README.md · NanditaP/Filter_Non-ExpertUser at main

metadata

license: cc-by-nc-nd-4.0

This model is a multi-class classifier, model fine-tuned using the model 'bert-base-uncased'.

It is built around a large corpus of Twitter users' metadata.

It filters the data into 3 main categories - (1) Non-ExpertUser (2) ExpertUser (3) Other. The aim of this project was to find out whether a tweet belongs to an individual or not. And if it is, whether the person is an expert in the field of Security and Privacy.

Originally, the Model had 4 classes - where the 'Other' field was classified into 'Non-Person' (denoting accounts such as organizations)and 'Unknown'.

Since the main aim was to find out about whether a user is a non-expert user or not, the classes were reduced to 3 classes in this version 2.

Collection entries:
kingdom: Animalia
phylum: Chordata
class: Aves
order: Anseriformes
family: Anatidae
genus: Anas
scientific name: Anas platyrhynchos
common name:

==

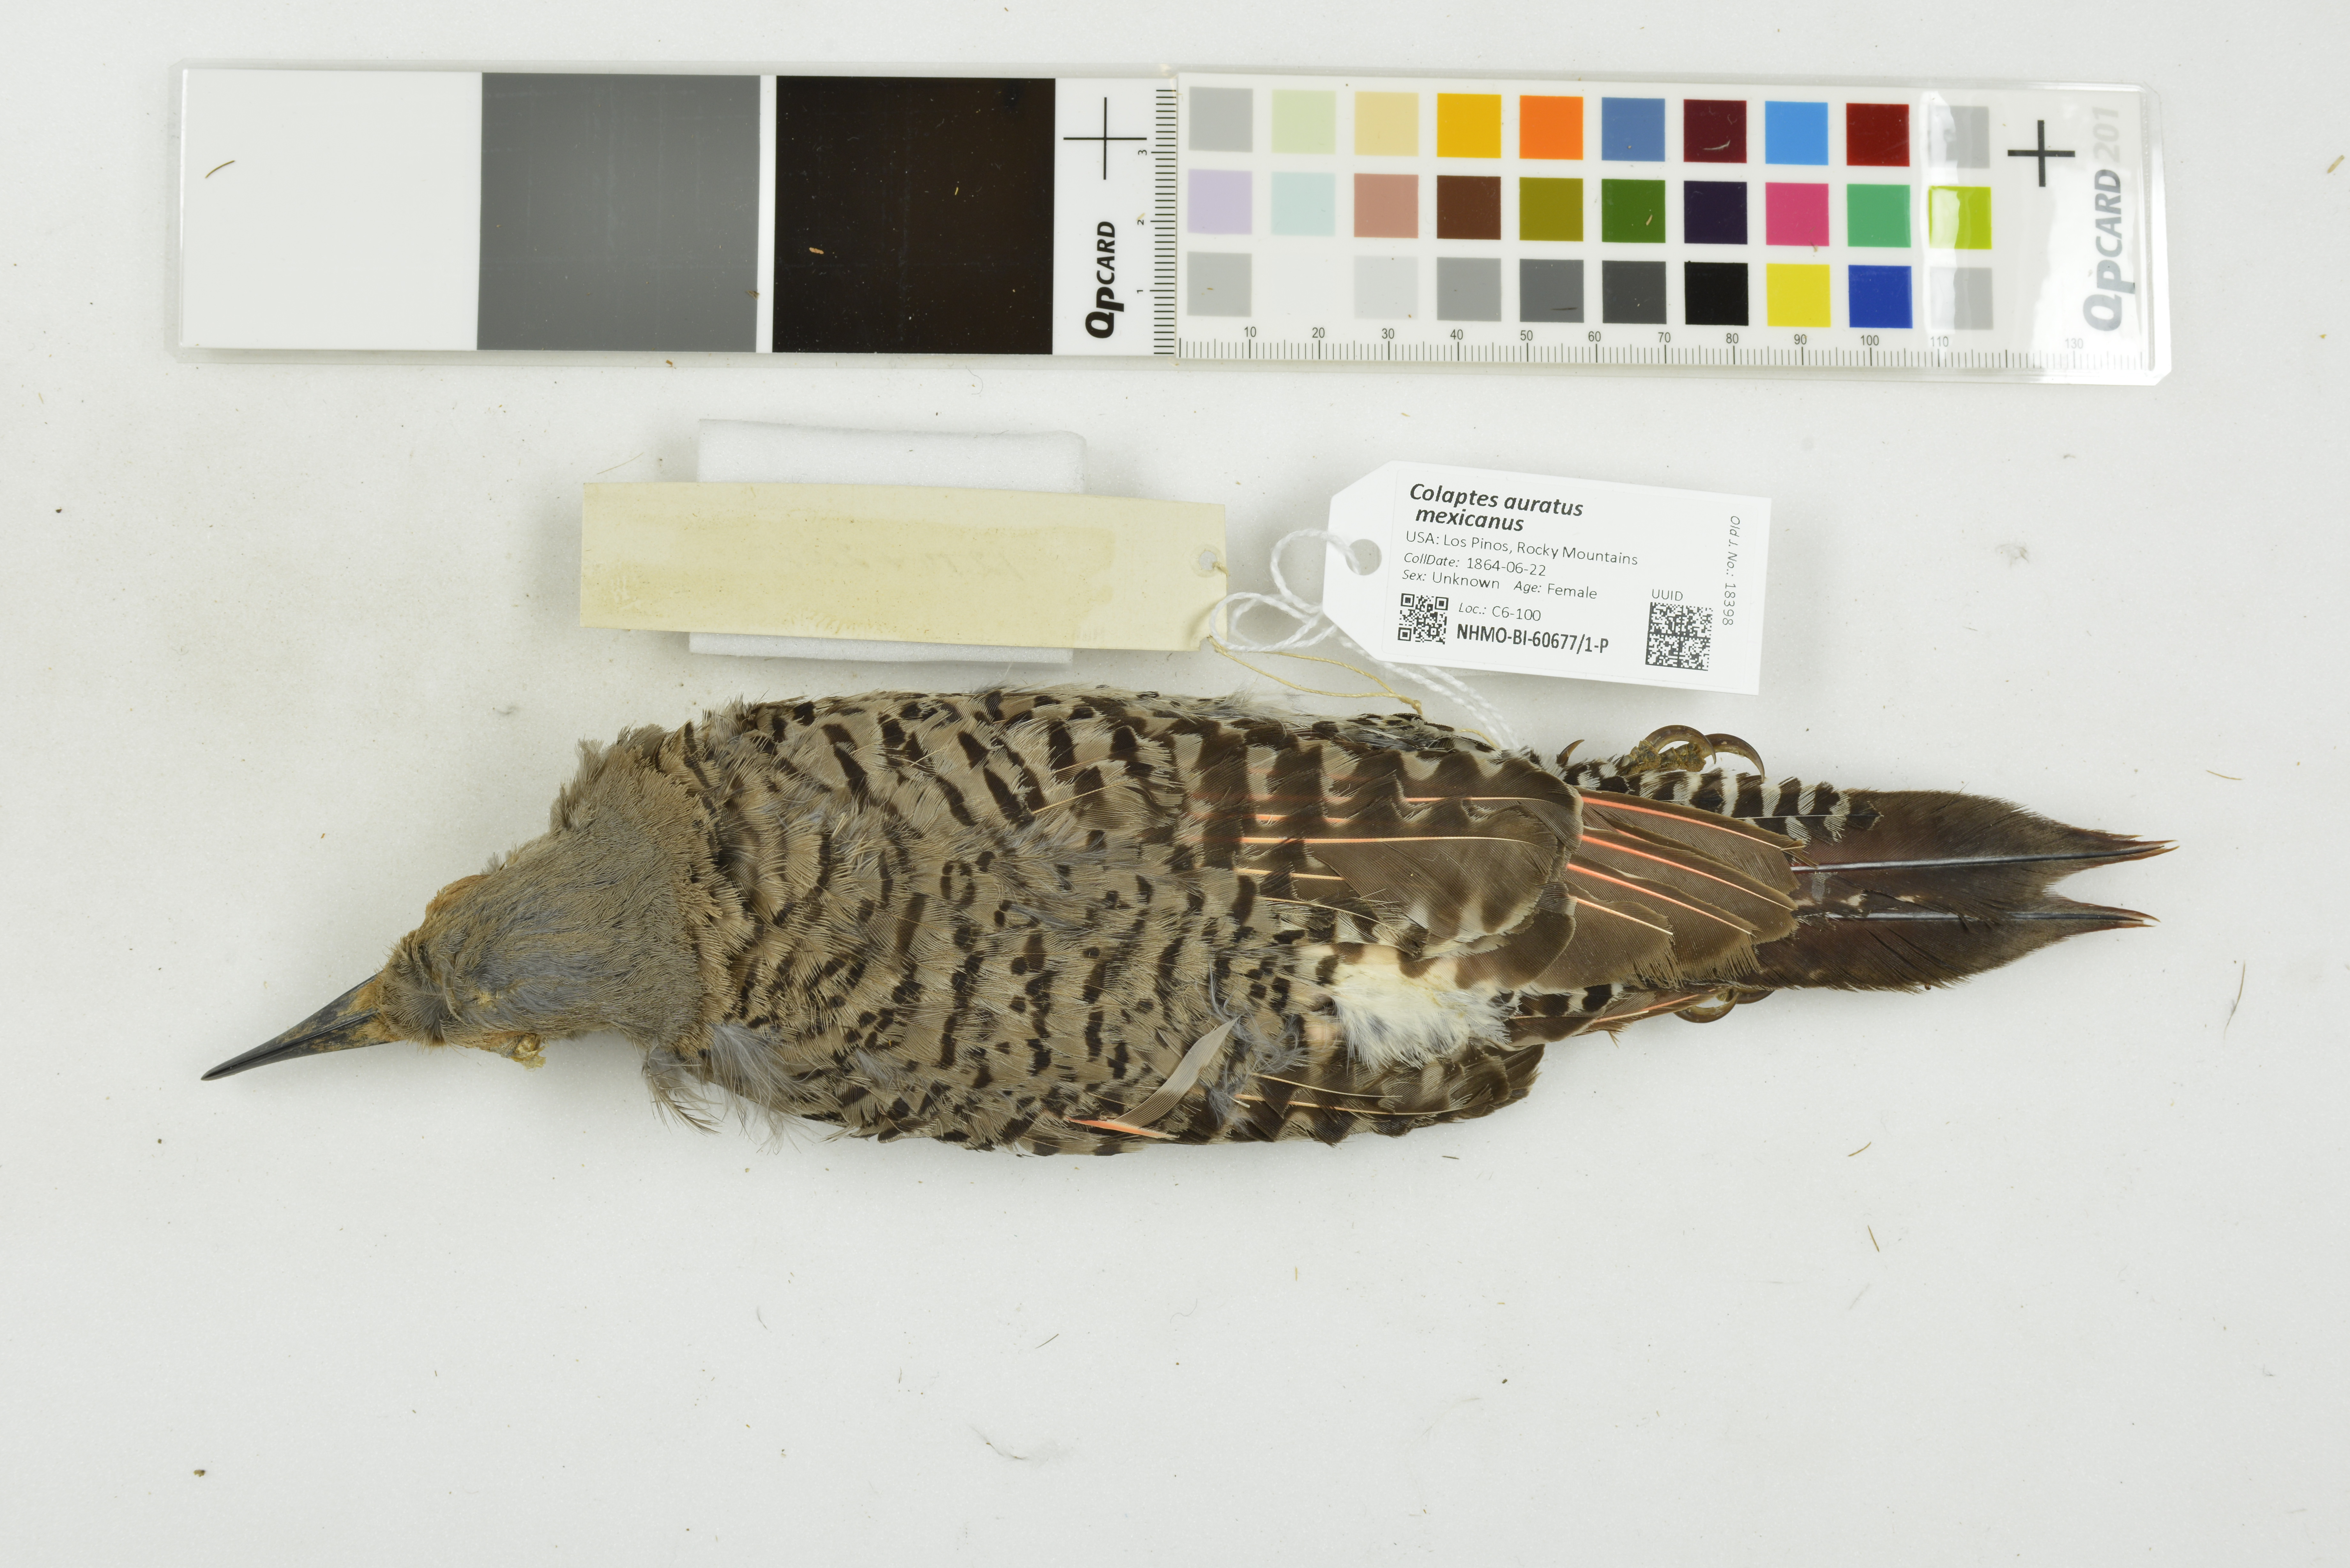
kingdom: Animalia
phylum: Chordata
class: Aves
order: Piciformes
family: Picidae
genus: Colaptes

**Job**
Reproduce the classifier README word for word, between "It filters the" and "Security and Privacy.", inclusive.

**Complete output**
It filters the data into 3 main categories - (1) Non-ExpertUser (2) ExpertUser (3) Other. The aim of this project was to find out whether a tweet belongs to an individual or not. And if it is, whether the person is an expert in the field of Security and Privacy.